Saturday, January 07, 2006

Alito on Presidential Power

The New York Times has an editorial on Alito, part of which reads:
PRESIDENTIAL POWER The continuing domestic wiretapping scandal shows that the Bush administration has a dangerous view of its own powers, and the Supreme Court is the most important check on such excesses. But Judge Alito has some disturbing views about handing the president even more power. He has argued that courts interpreting statutes should consider the president's intent when he signed the law to be just as important as Congress's intent in writing and passing the law. It is a radical suggestion that indicates he has an imperial view of presidential power.
This is quite unfair. Alito's suggestion that courts consider the intent of the President when interpreting a statute was by no means "radical," as can be seen by many historical examples (i.e., the Supreme Court's acknowledgment of Roosevelt's intent).

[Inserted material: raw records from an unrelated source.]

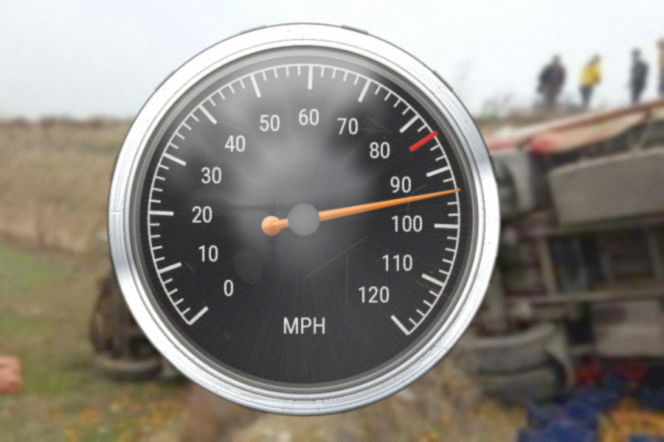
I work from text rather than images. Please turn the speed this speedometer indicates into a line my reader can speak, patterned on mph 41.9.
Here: mph 94
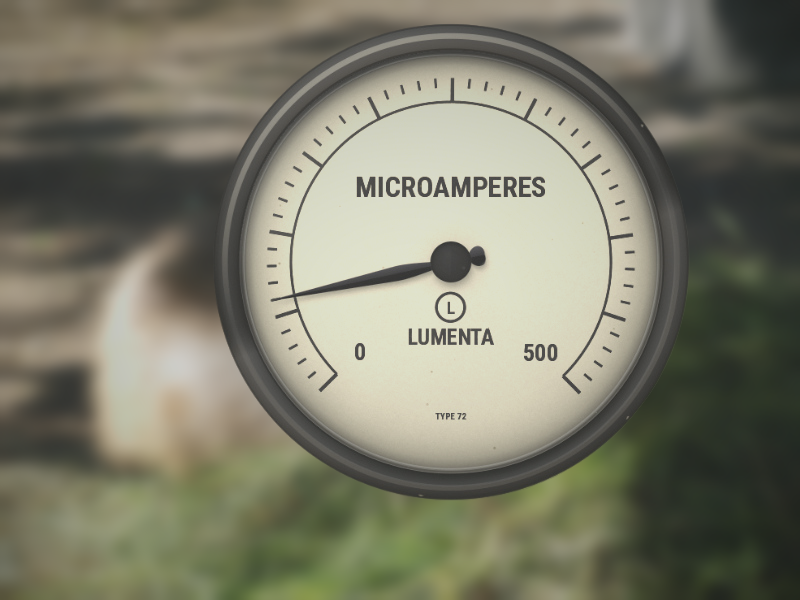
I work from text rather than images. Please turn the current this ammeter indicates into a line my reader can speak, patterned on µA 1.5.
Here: µA 60
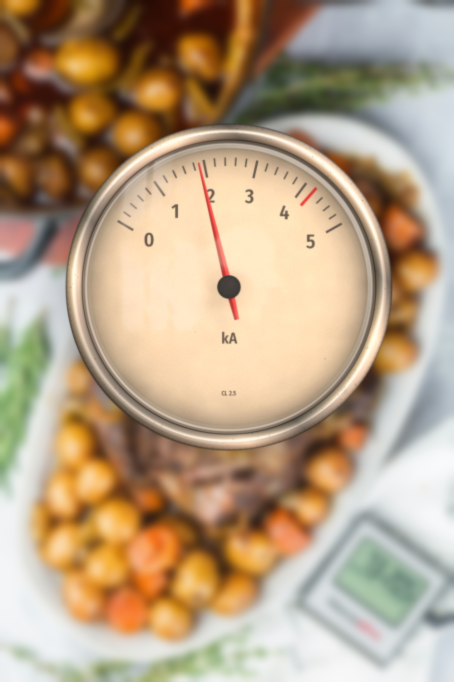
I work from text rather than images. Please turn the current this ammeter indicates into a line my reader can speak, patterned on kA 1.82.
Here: kA 1.9
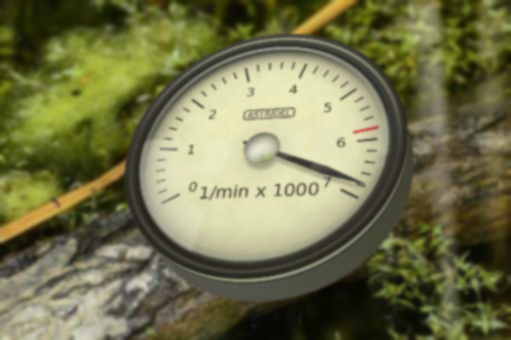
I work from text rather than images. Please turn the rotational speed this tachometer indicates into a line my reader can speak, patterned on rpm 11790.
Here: rpm 6800
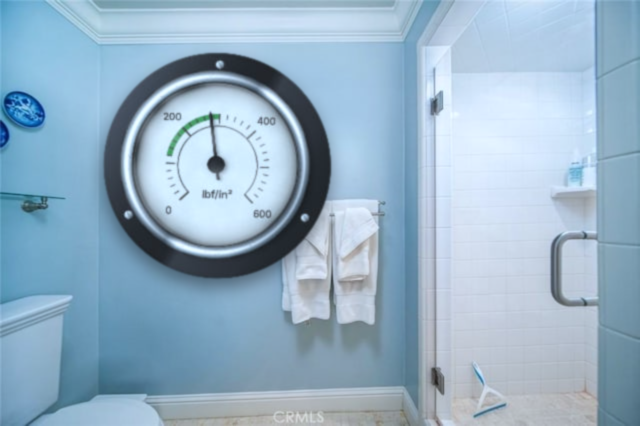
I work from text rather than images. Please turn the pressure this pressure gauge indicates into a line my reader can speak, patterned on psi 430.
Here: psi 280
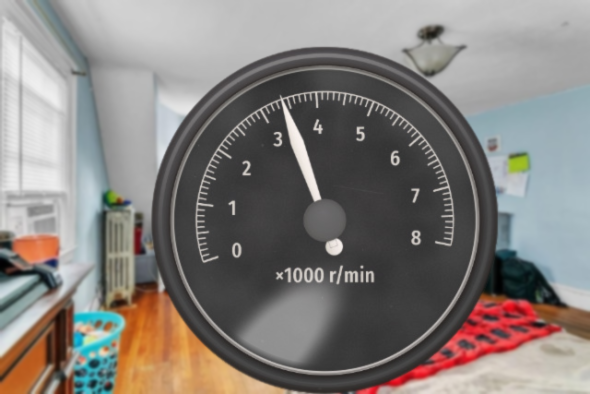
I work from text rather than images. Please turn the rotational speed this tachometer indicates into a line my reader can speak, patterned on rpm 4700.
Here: rpm 3400
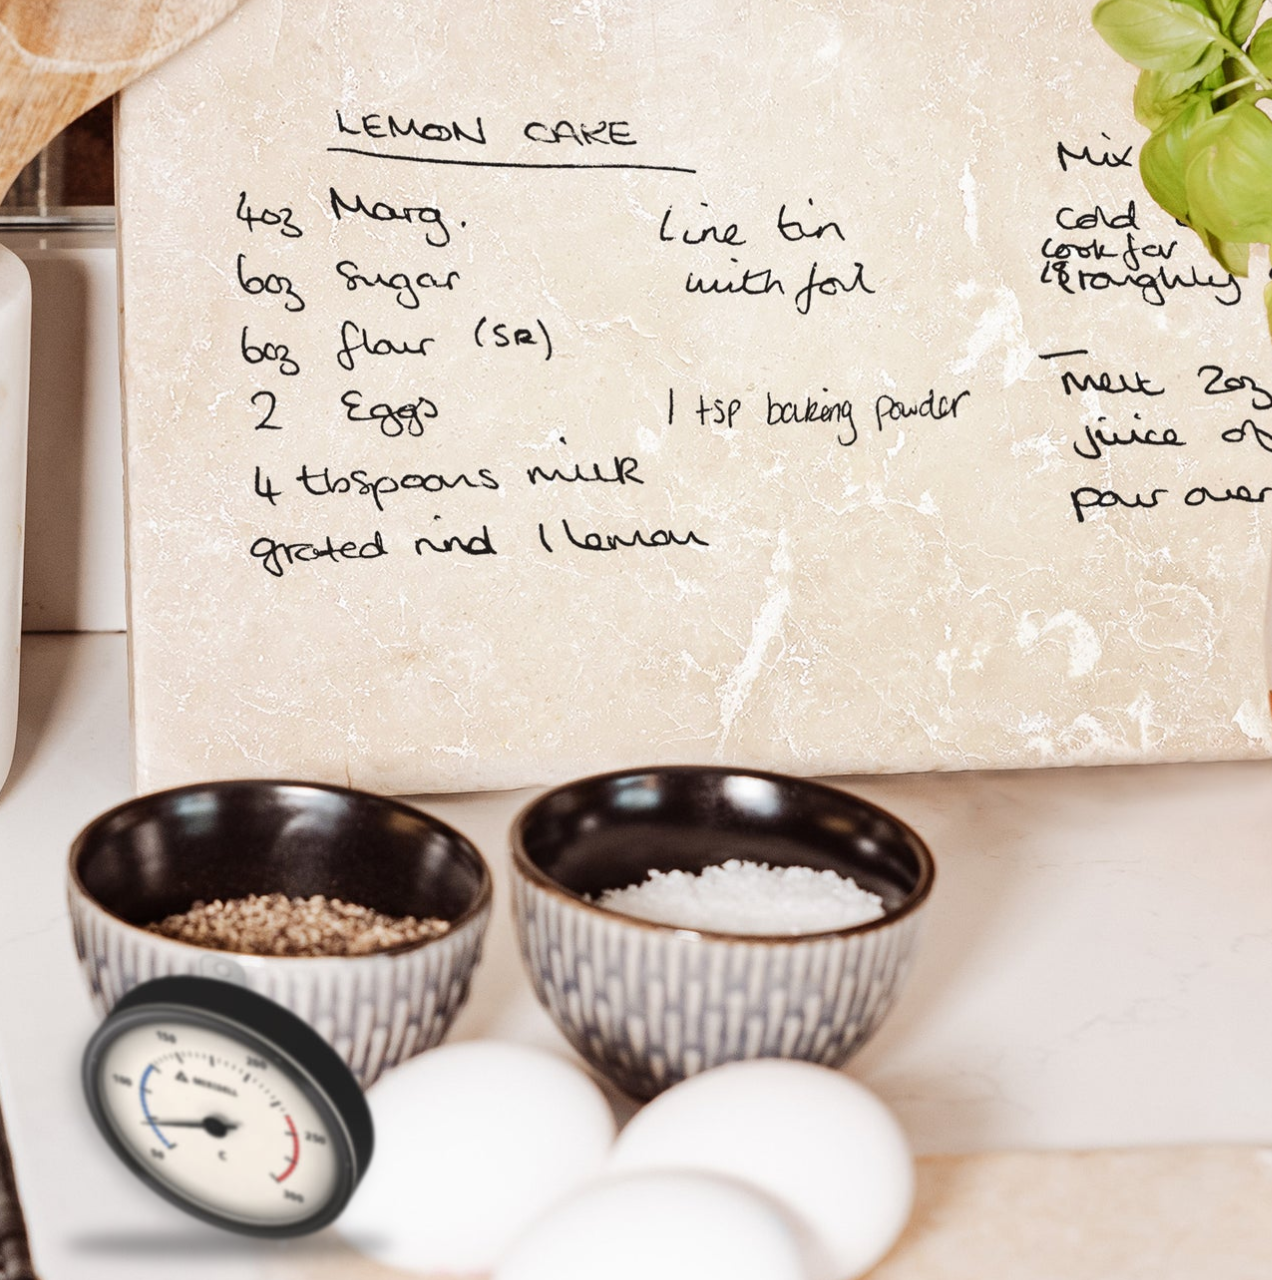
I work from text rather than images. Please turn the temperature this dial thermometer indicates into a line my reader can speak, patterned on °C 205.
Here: °C 75
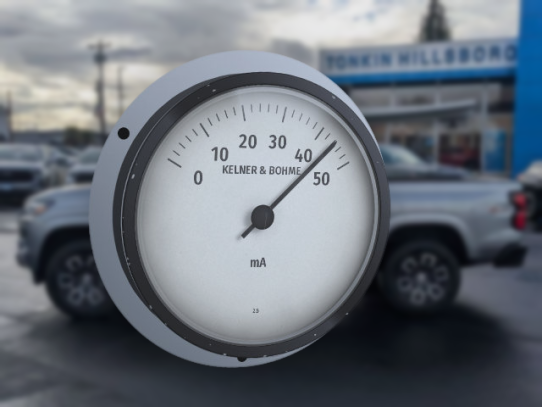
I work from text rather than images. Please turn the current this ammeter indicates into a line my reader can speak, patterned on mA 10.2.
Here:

Even worse is the phrase "imperial view of presidential power." All that Alito said was that the President's intent in signing a bill into law ought to be as relevant as the legislature's intent -- when the law is being construed by a court. This necessarily means that the President is submitting to the authority of a court on a particular question of statutory interpretation. There is nothing "imperial" whatsoever about Alito's view.

If you want to see someone arguing for the proposition that Presidents should ignore limits on their constitutional powers -- which is what the Times insinuates -- you're not going to find any support from Alito. Instead, you'd have to look at the Office of Legal Counsel memo that Clinton solicited (discussed in my post below).